##### Records provided

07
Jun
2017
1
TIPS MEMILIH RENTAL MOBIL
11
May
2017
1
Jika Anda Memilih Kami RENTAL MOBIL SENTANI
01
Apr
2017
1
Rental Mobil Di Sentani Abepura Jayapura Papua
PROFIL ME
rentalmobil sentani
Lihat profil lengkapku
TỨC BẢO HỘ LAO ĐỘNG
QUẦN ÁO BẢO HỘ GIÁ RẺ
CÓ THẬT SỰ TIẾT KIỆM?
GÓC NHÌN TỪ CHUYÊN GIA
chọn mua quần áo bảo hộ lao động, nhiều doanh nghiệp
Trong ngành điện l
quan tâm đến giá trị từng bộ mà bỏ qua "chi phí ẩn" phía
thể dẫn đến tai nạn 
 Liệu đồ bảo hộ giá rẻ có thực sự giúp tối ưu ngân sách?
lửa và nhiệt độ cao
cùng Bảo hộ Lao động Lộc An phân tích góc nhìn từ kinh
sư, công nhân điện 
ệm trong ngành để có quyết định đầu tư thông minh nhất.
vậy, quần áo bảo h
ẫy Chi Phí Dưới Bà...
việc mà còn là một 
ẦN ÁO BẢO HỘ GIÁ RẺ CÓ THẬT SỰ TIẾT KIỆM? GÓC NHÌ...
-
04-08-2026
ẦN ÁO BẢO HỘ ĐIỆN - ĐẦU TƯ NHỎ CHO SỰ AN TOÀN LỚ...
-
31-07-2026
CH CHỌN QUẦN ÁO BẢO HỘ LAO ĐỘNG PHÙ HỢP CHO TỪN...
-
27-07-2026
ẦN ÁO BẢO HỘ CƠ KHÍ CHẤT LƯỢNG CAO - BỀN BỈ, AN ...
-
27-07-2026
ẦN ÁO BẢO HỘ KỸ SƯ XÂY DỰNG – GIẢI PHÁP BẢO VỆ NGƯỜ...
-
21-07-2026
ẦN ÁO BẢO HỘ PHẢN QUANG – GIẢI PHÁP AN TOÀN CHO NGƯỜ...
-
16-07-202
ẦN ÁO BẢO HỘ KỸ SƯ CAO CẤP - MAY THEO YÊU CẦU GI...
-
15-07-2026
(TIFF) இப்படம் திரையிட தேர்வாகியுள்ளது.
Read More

##########

▶ _Instructions for the task_:
List every line above that contains the word "THẬT".

▶ _Response to the exercise_:
CÓ THẬT SỰ TIẾT KIỆM?
ẦN ÁO BẢO HỘ GIÁ RẺ CÓ THẬT SỰ TIẾT KIỆM? GÓC NHÌ...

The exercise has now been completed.